Bart Mendoza 5 a.m., Dec. 8
I had only been to Alchemy once before, a very long time ago, and it had been a so-so experience, so I just never made my way back. But after running into two people in one week who both professed their love for the South Park neighborhood restaurant, I finally decided to give it another go. And I'm so happy I did.
My friends Jane and Bill live within walking distance from Alchemy, and they were among the several who extolled the quality of the food there. I was happy when they joined David and me for dinner so I could have a few experts walk me through the menu. Jane explained the community-oriented nature of the restaurant. She pointed out the artwork (which included a giant sculpture of a tree in the center of the dining room) and explained that the art is always changing. Sure enough, a menu featuring special events on the table elaborated, "We like art and artists, we want to support them, so we consider our restaurant an exhibition space. The artwork rotates on a six-week basis and it is always for sale." The restaurant only takes 10% of the sale price, which is less than the usual 20% for art consultants and way below a gallery's 50%.
Abstract angle of the tree sculpture by Todd Williams
We began with cocktails, wine, and a catch-up sesh.
"Oh, that's right, it's Wednesday," Bill said, as he looked at a three-course tasting menu (on a separate page from the regular menu). "I'm not a vegetarian, but the vegetarian food is so good here that I'll often choose it, even though I like to eat meat." Jane and Bill both opted for items on the veggie tasting menu, while for variety, David and I chose to order off the regular menu.
We started with small snacks. David and I shared the "piquillo rellenos," barbecue pork stuffed in a mild Spanish pepper. Though it wasn't spicy, I wouldn't describe the flavors in this bite as "mild." The pork was succulent, and the natural sweetness of the pepper held its own.
Bill and Jane shared the Baja fish tacos (white sea bass "lightly fried" in beer batter on house made corn tortillas and cabbage slaw). Bill liked them so much he almost ordered a second plate so David and I could try one while he had another, but we knew there was a lot of food ahead of us, so we held off.
For the first of their three-course veggie tasting, Bill and Jane each got soup. Jane went for the "pumpkin-pasilla bisque," with bliss pumpkin, cream, pumpkin seeds, and smoked paprika oil. David preferred hers, but I favored Bill's, which was a spicy tomato basil. Both were full of flavor, and redolent of local farm-fresh flavors.
Jane knows I love a good burger every once in a while, so she insisted I try this one. "Of course the beef is grass fed," I said, half-mocking Jane's "go natural and local or go home" attitude.
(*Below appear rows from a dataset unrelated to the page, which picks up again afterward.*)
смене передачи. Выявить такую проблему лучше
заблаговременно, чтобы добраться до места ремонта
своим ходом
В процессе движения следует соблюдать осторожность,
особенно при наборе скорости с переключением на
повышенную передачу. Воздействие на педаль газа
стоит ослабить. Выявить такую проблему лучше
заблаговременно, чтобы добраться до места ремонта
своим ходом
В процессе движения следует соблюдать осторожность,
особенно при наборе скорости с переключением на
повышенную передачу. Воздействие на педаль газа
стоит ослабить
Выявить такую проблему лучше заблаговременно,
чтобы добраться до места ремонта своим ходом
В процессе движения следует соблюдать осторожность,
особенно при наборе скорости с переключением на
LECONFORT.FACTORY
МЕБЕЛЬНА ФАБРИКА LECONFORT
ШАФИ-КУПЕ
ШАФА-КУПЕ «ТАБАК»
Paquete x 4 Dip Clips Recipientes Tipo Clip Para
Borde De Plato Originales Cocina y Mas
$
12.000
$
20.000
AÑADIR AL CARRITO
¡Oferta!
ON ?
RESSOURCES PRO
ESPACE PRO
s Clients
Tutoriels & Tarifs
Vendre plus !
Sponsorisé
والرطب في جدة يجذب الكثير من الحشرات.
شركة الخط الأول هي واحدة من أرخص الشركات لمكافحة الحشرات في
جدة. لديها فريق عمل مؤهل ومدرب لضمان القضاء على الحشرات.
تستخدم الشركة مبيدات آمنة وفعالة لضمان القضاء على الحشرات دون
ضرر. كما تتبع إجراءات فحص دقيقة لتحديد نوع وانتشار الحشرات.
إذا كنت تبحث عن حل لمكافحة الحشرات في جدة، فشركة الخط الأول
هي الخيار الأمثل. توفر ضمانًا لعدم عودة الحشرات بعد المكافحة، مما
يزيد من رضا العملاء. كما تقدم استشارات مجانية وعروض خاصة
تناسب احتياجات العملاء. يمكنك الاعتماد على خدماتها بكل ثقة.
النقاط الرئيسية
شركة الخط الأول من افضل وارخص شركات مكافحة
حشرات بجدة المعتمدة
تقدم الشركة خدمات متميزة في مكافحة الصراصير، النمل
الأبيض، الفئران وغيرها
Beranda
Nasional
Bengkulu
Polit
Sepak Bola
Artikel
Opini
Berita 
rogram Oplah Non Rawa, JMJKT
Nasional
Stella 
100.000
But I admit, it was a pretty damn good burger. I appreciated our server's accommodating smile when I asked for ketchup. It's not the usual cheese for a burger, but I liked addition of the Spanish Mahón, which added a buttery salt flavor that complimented the beef.
We were surprised to see a classic Korean dish, the Bi Bim Bap, on the menu. Of course David ordered it -- he can't resist a good Asian dish, especially when it's on an otherwise non-Asian menu, because who knows how it could be interpreted. This one featured braised daikon radishes, carrots, mushrooms, marinated tofu (which was delicious), house kimchi, sunny side egg, and Korean chili paste on the side. David gave this dish an enthusiastic thumbs-up, because his mouth was too full to comment.
Back to the veggie dishes: I don't even know what this is. I was too busy enjoying my burger and marveling at David's Bi Bim Bap to remember the description or taste it, but Jane and Bill made sure it didn't last long on the table.
This one, however, I do remember. Mostly because Jane eventually gave me the whole ravioli I'd been nibbling away at it. These house-made raviolis were stuffed with ground greens, and that lightly creamy sauce had a kick to it that my spice-loving tongue very much enjoyed.
Though we were all throwing in the towel by the end of the meal, Jane insisted we try what is one of her favorite desserts in town -- the cranberry bread pudding with ginger caramel and toasted pumpkin seeds. Despite being already stuffed and happy, each of us managed a satisfyingly sweet bite.
Needless to say (as if that ever stopped me before), Alchemy is back on my radar.